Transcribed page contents
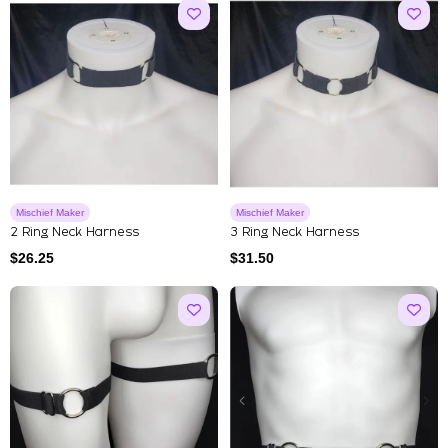
Mischief Maker
Mischief Maker
2 Ring Neck Harness
3 Ring Neck Harness
$
26.25
$
31.50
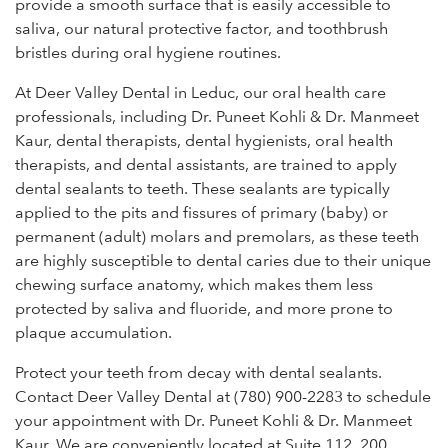
provide a smooth surface that is easily accessible to
saliva, our natural protective factor, and toothbrush
bristles during oral hygiene routines.
At Deer Valley Dental in Leduc, our oral health care
professionals, including Dr. Puneet Kohli & Dr. Manmeet
Kaur, dental therapists, dental hygienists, oral health
therapists, and dental assistants, are trained to apply
dental sealants to teeth. These sealants are typically
applied to the pits and fissures of primary (baby) or
permanent (adult) molars and premolars, as these teeth
are highly susceptible to dental caries due to their unique
chewing surface anatomy, which makes them less
protected by saliva and fluoride, and more prone to
plaque accumulation.
Protect your teeth from decay with dental sealants.
Contact Deer Valley Dental at (780) 900-2283 to schedule
your appointment with Dr. Puneet Kohli & Dr. Manmeet
Kaur. We are conveniently located at Suite 112, 200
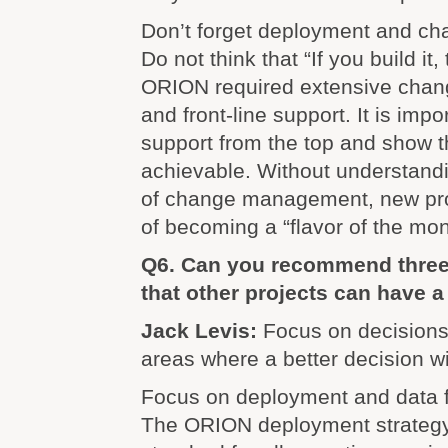
Don’t forget deployment and c
Do not think that “If you build it,
ORION required extensive cha
and front-line support. It is impo
support from the top and show th
achievable. Without understand
of change management, new pro
of becoming a “flavor of the mon
Q6. Can you recommend three 
that other projects can have 
Jack Levis:
Focus on decisions.
areas where a better decision w
Focus on deployment and data f
The ORION deployment strategy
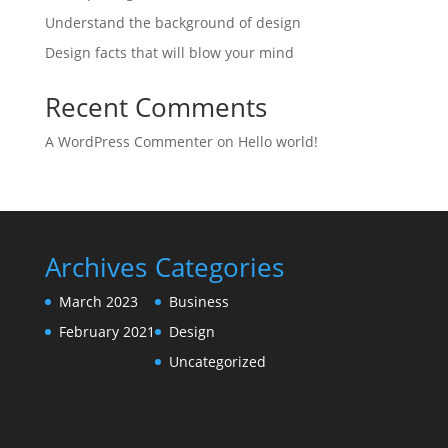
Understand the background of design
Design facts that will blow your mind
Recent Comments
A WordPress Commenter
on
Hello world!
Archives
Categories
March 2023
Business
February 2021
Design
Uncategorized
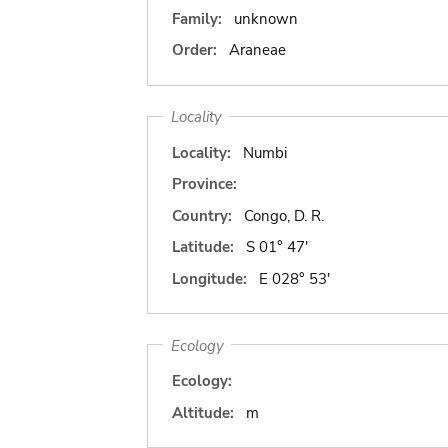
Family:
unknown
Order:
Araneae
Locality
Locality:
Numbi
Province:
Country:
Congo, D. R.
Latitude:
S 01° 47'
Longitude:
E 028° 53'
Ecology
Ecology:
Altitude:
m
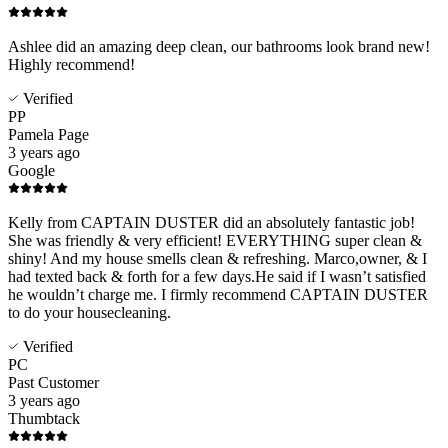
Ashlee did an amazing deep clean, our bathrooms look brand new!
Highly recommend!
Verified
PP
Pamela Page
3 years ago
Google
Kelly from CAPTAIN DUSTER did an absolutely fantastic job!
She was friendly & very efficient! EVERYTHING super clean &
shiny! And my house smells clean & refreshing. Marco,owner, & I
had texted back & forth for a few days.He said if I wasn’t satisfied
he wouldn’t charge me. I firmly recommend CAPTAIN DUSTER
to do your housecleaning.
Verified
PC
Past Customer
3 years ago
Thumbtack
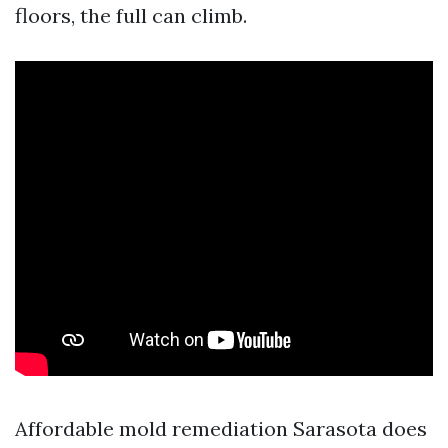
floors, the full can climb.
Affordable mold remediation Sarasota does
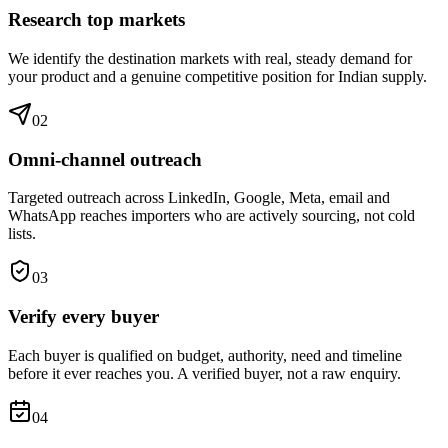
Research top markets
We identify the destination markets with real, steady demand for
your product and a genuine competitive position for Indian supply.
0
2
Omni-channel outreach
Targeted outreach across LinkedIn, Google, Meta, email and
WhatsApp reaches importers who are actively sourcing, not cold
lists.
0
3
Verify every buyer
Each buyer is qualified on budget, authority, need and timeline
before it ever reaches you. A verified buyer, not a raw enquiry.
0
4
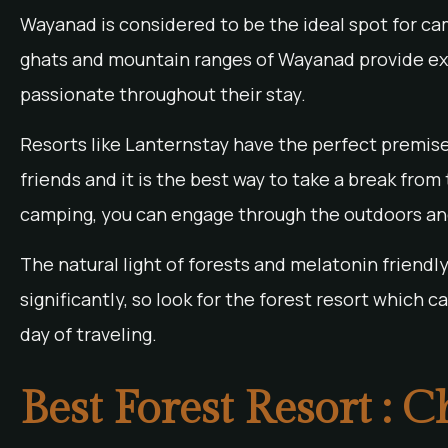
Wayanad is considered to be the ideal spot for ca
ghats and mountain ranges of Wayanad provide exc
passionate throughout their stay.
Resorts like Lanternstay have the perfect premise
friends and it is the best way to take a break from
camping, you can engage through the outdoors and
The natural light of forests and melatonin friendl
significantly, so look for the forest resort which 
day of traveling.
Best Forest Resort : 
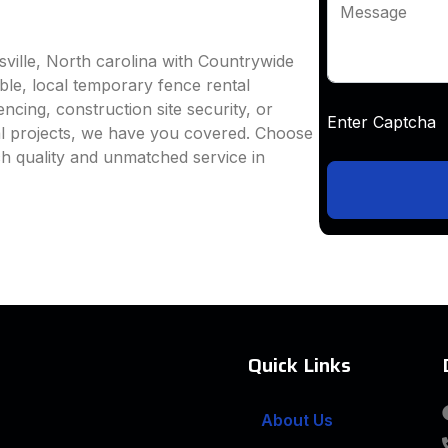
Message
sville, North carolina with Countrywide
able, local temporary fence rental
ncing, construction site security, or
Enter Captc
al projects, we have you covered. Choose
h quality and unmatched service in
Quick Links
About Us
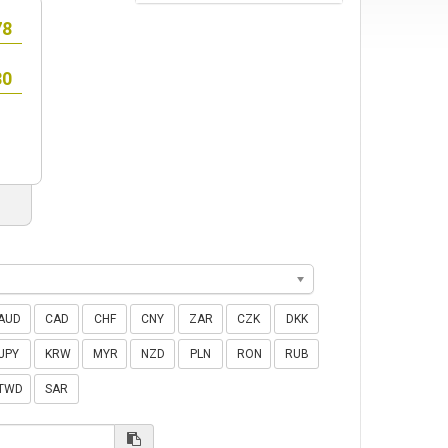
AUD
CAD
CHF
CNY
ZAR
CZK
DKK
JPY
KRW
MYR
NZD
PLN
RON
RUB
TWD
SAR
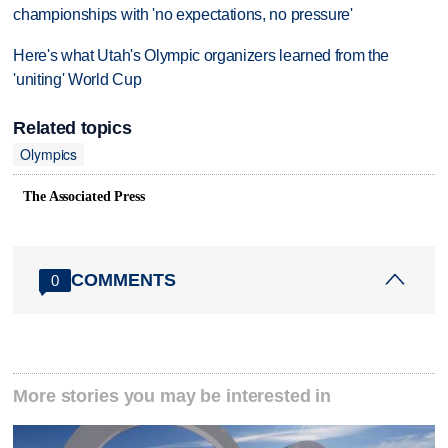
championships with 'no expectations, no pressure'
Here's what Utah's Olympic organizers learned from the
'uniting' World Cup
Related topics
Olympics
The Associated Press
COMMENTS
0
More stories you may be interested in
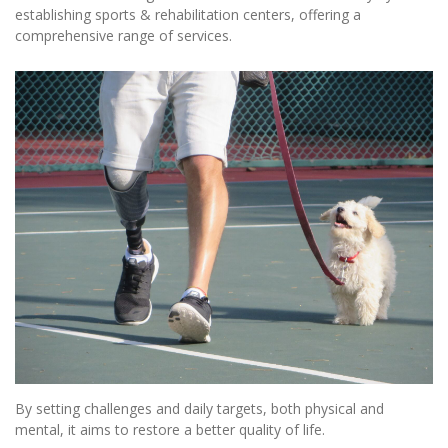
establishing sports & rehabilitation centers, offering a
comprehensive range of services.
By setting challenges and daily targets, both physical and
mental, it aims to restore a better quality of life.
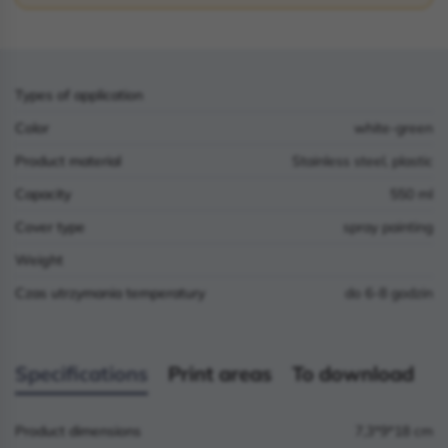
Types of application
Color
white-green
Product material
Stainless steel, plastic
Capacity
550 ml
Cover type
spray painting
Weight
Czas utrzymania temperatury
do 6-8 godzin
Specifications
Print areas
To download
Product dimensions
7,3*9*18 cm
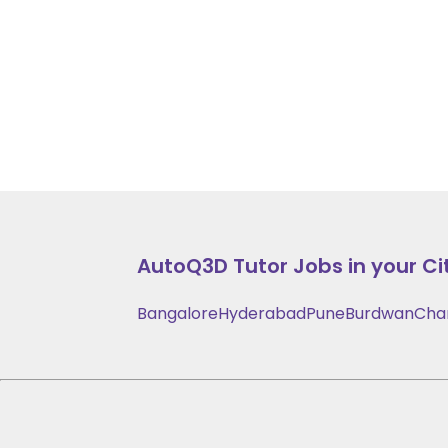
AutoQ3D
Tutor Jobs in your Ci
Bangalore
Hyderabad
Pune
Burdwan
Cha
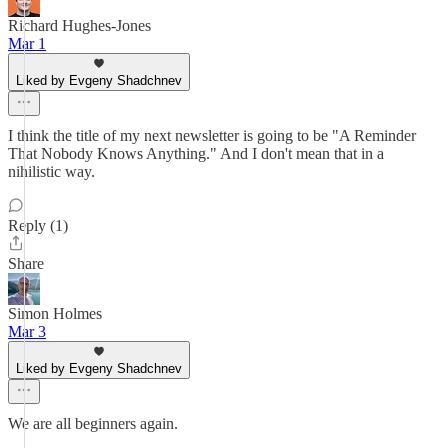
Richard Hughes-Jones
Mar 1
Liked by Evgeny Shadchnev
I think the title of my next newsletter is going to be "A Reminder
That Nobody Knows Anything." And I don't mean that in a
nihilistic way.
Reply (1)
Share
Simon Holmes
Mar 3
Liked by Evgeny Shadchnev
We are all beginners again.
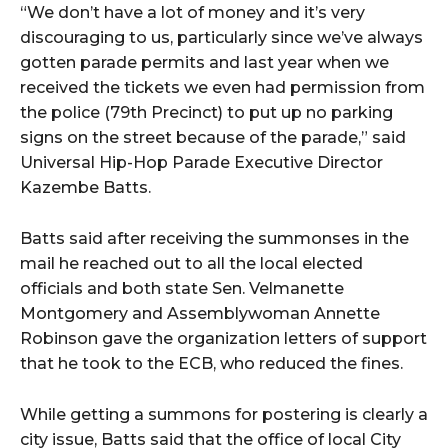
“We don’t have a lot of money and it’s very
discouraging to us, particularly since we’ve always
gotten parade permits and last year when we
received the tickets we even had permission from
the police (79th Precinct) to put up no parking
signs on the street because of the parade,” said
Universal Hip-Hop Parade Executive Director
Kazembe Batts.
Batts said after receiving the summonses in the
mail he reached out to all the local elected
officials and both state Sen. Velmanette
Montgomery and Assemblywoman Annette
Robinson gave the organization letters of support
that he took to the ECB, who reduced the fines.
While getting a summons for postering is clearly a
city issue, Batts said that the office of local City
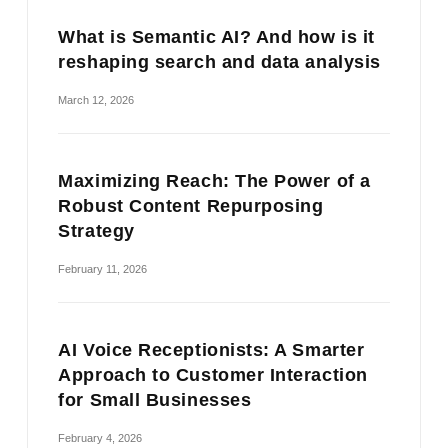
What is Semantic AI? And how is it
reshaping search and data analysis
March 12, 2026
Maximizing Reach: The Power of a
Robust Content Repurposing
Strategy
February 11, 2026
AI Voice Receptionists: A Smarter
Approach to Customer Interaction
for Small Businesses
February 4, 2026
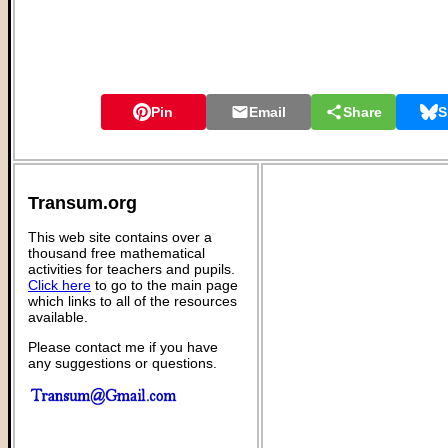
Pin
Email
Share
S
Transum.org
This web site contains over a
thousand free mathematical
activities for teachers and pupils.
Click here
to go to the main page
which links to all of the resources
available.
Please contact me if you have
any suggestions or questions.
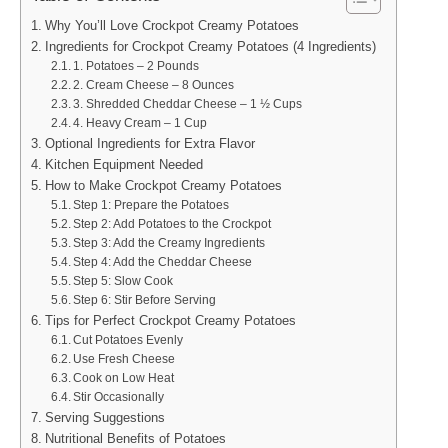
Why You’ll Love Crockpot Creamy Potatoes
Ingredients for Crockpot Creamy Potatoes (4 Ingredients)
1. Potatoes – 2 Pounds
2. Cream Cheese – 8 Ounces
3. Shredded Cheddar Cheese – 1 ½ Cups
4. Heavy Cream – 1 Cup
Optional Ingredients for Extra Flavor
Kitchen Equipment Needed
How to Make Crockpot Creamy Potatoes
Step 1: Prepare the Potatoes
Step 2: Add Potatoes to the Crockpot
Step 3: Add the Creamy Ingredients
Step 4: Add the Cheddar Cheese
Step 5: Slow Cook
Step 6: Stir Before Serving
Tips for Perfect Crockpot Creamy Potatoes
Cut Potatoes Evenly
Use Fresh Cheese
Cook on Low Heat
Stir Occasionally
Serving Suggestions
Nutritional Benefits of Potatoes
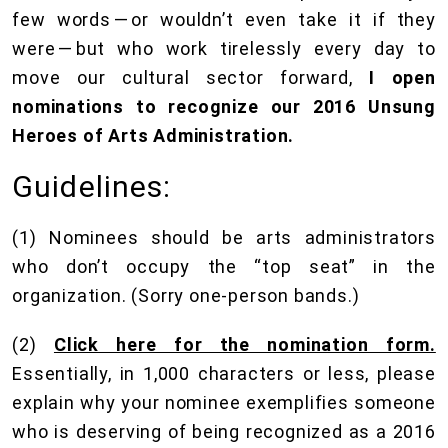
few words — or wouldn’t even take it if they
were — but who work tirelessly every day to
move our cultural sector forward,
I open
nominations to recognize our 2016 Unsung
Heroes of Arts Administration.
Guidelines:
(1) Nominees should be arts administrators
who don’t occupy the “top seat” in the
organization. (Sorry one-person bands.)
(2)
Click here for the nomination form.
Essentially, in 1,000 characters or less, please
explain why your nominee exemplifies someone
who is deserving of being recognized as a 2016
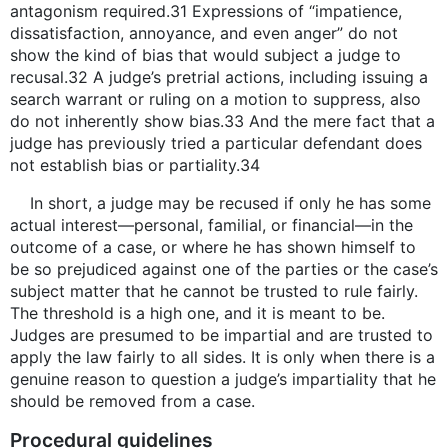
antagonism required.31 Expressions of “impatience,
dissatisfaction, annoyance, and even anger” do not
show the kind of bias that would subject a judge to
recusal.32 A judge’s pretrial actions, including issuing a
search warrant or ruling on a motion to suppress, also
do not inherently show bias.33 And the mere fact that a
judge has previously tried a particular defendant does
not establish bias or partiality.34
In short, a judge may be recused if only he has some
actual interest—personal, familial, or financial—in the
outcome of a case, or where he has shown himself to
be so prejudiced against one of the parties or the case’s
subject matter that he cannot be trusted to rule fairly.
The threshold is a high one, and it is meant to be.
Judges are presumed to be impartial and are trusted to
apply the law fairly to all sides. It is only when there is a
genuine reason to question a judge’s impartiality that he
should be removed from a case.
Procedural guidelines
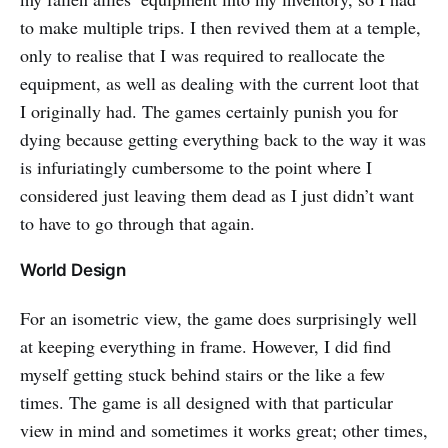
to make multiple trips. I then revived them at a temple,
only to realise that I was required to reallocate the
equipment, as well as dealing with the current loot that
I originally had. The games certainly punish you for
dying because getting everything back to the way it was
is infuriatingly cumbersome to the point where I
considered just leaving them dead as I just didn’t want
to have to go through that again.
World Design
For an isometric view, the game does surprisingly well
at keeping everything in frame. However, I did find
myself getting stuck behind stairs or the like a few
times. The game is all designed with that particular
view in mind and sometimes it works great; other times,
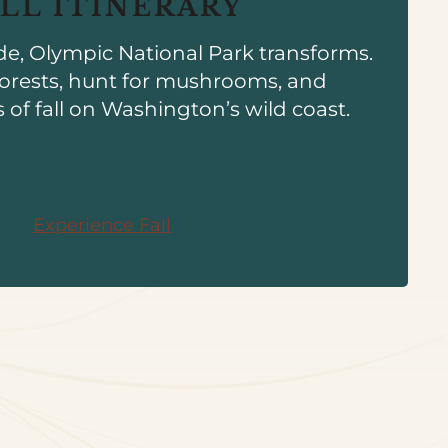
ALL ITINERARY
de, Olympic National Park transforms.
orests, hunt for mushrooms, and
s of fall on Washington’s wild coast.
Experience Fall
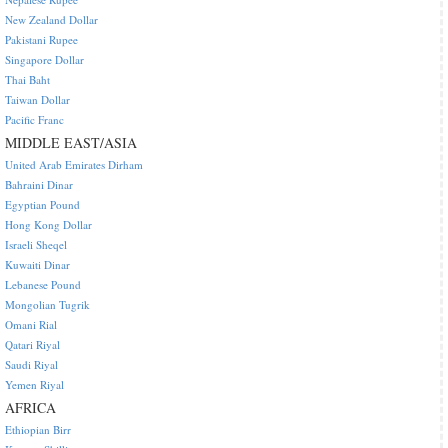
New Zealand Dollar
Pakistani Rupee
Singapore Dollar
Thai Baht
Taiwan Dollar
Pacific Franc
MIDDLE EAST/ASIA
United Arab Emirates Dirham
Bahraini Dinar
Egyptian Pound
Hong Kong Dollar
Israeli Sheqel
Kuwaiti Dinar
Lebanese Pound
Mongolian Tugrik
Omani Rial
Qatari Riyal
Saudi Riyal
Yemen Riyal
AFRICA
Ethiopian Birr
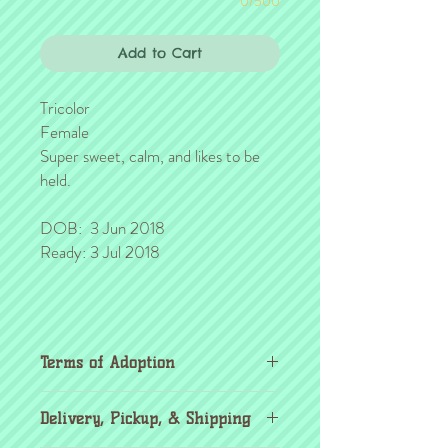
0/500
Add to Cart
Tricolor
Female
Super sweet, calm, and likes to be
held.
DOB: 3 Jun 2018
Ready: 3 Jul 2018
Terms of Adoption
Make sure you have completely read and
Delivery, Pickup, & Shipping
agree to all Terms of Adoption, prior to
placing your order or deposit. These terms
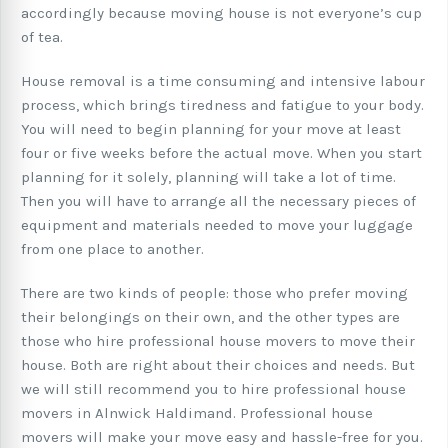
accordingly because moving house is not everyone’s cup
of tea.
House removal is a time consuming and intensive labour
process, which brings tiredness and fatigue to your body.
You will need to begin planning for your move at least
four or five weeks before the actual move. When you start
planning for it solely, planning will take a lot of time.
Then you will have to arrange all the necessary pieces of
equipment and materials needed to move your luggage
from one place to another.
There are two kinds of people: those who prefer moving
their belongings on their own, and the other types are
those who hire professional house movers to move their
house. Both are right about their choices and needs. But
we will still recommend you to hire professional house
movers in Alnwick Haldimand. Professional house
movers will make your move easy and hassle-free for you.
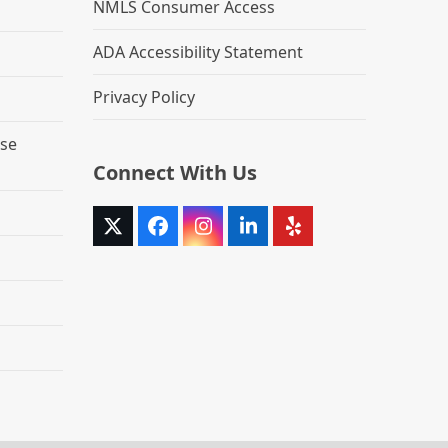
NMLS Consumer Access
ADA Accessibility Statement
Privacy Policy
se
Connect With Us
Twitter
Facebook
Instagram
LinkedIn
Yelp
(deprecated)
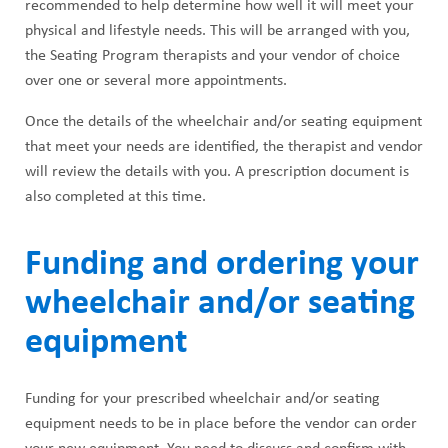
recommended to help determine how well it will meet your
physical and lifestyle needs. This will be arranged with you,
the Seating Program therapists and your vendor of choice
over one or several more appointments.
Once the details of the wheelchair and/or seating equipment
that meet your needs are identified, the therapist and vendor
will review the details with you. A prescription document is
also completed at this time.
Funding and ordering your
wheelchair and/or seating
equipment
Funding for your prescribed wheelchair and/or seating
equipment needs to be in place before the vendor can order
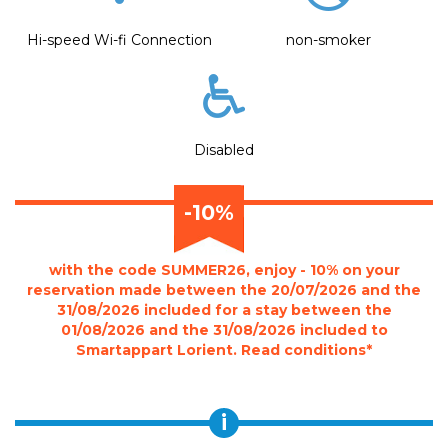
Hi-speed Wi-fi Connection
non-smoker
Disabled
-10%
with the code SUMMER26, enjoy - 10% on your
reservation made between the 20/07/2026 and the
31/08/2026 included for a stay between the
01/08/2026 and the 31/08/2026 included to
Smartappart Lorient. Read conditions*
i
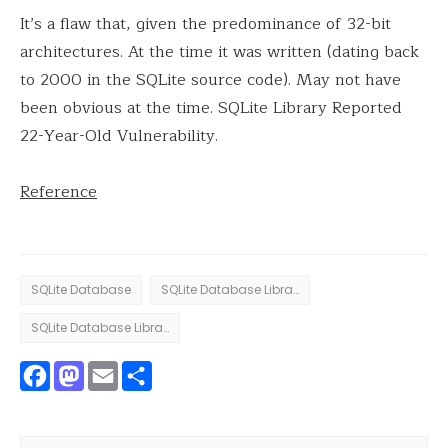
It’s a flaw that, given the predominance of 32-bit
architectures. At the time it was written (dating back
to 2000 in the SQLite source code). May not have
been obvious at the time. SQLite Library Reported
22-Year-Old Vulnerability.
Reference
SQLite Database
SQLite Database Library
SQLite Database Library vulnerability
Facebook
Mastodon
Email
Share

What is required:
Copy the stretch of the listing from its start through the line containing "Kaur. We are", keeping each line word for word. Leave the picture markers out of your copy.

Answer space:
Mischief Maker
Mischief Maker
2 Ring Neck Harness
3 Ring Neck Harness
$
26.25
$
31.50
provide a smooth surface that is easily accessible to
saliva, our natural protective factor, and toothbrush
bristles during oral hygiene routines.
At Deer Valley Dental in Leduc, our oral health care
professionals, including Dr. Puneet Kohli & Dr. Manmeet
Kaur, dental therapists, dental hygienists, oral health
therapists, and dental assistants, are trained to apply
dental sealants to teeth. These sealants are typically
applied to the pits and fissures of primary (baby) or
permanent (adult) molars and premolars, as these teeth
are highly susceptible to dental caries due to their unique
chewing surface anatomy, which makes them less
protected by saliva and fluoride, and more prone to
plaque accumulation.
Protect your teeth from decay with dental sealants.
Contact Deer Valley Dental at (780) 900-2283 to schedule
your appointment with Dr. Puneet Kohli & Dr. Manmeet
Kaur. We are conveniently located at Suite 112, 200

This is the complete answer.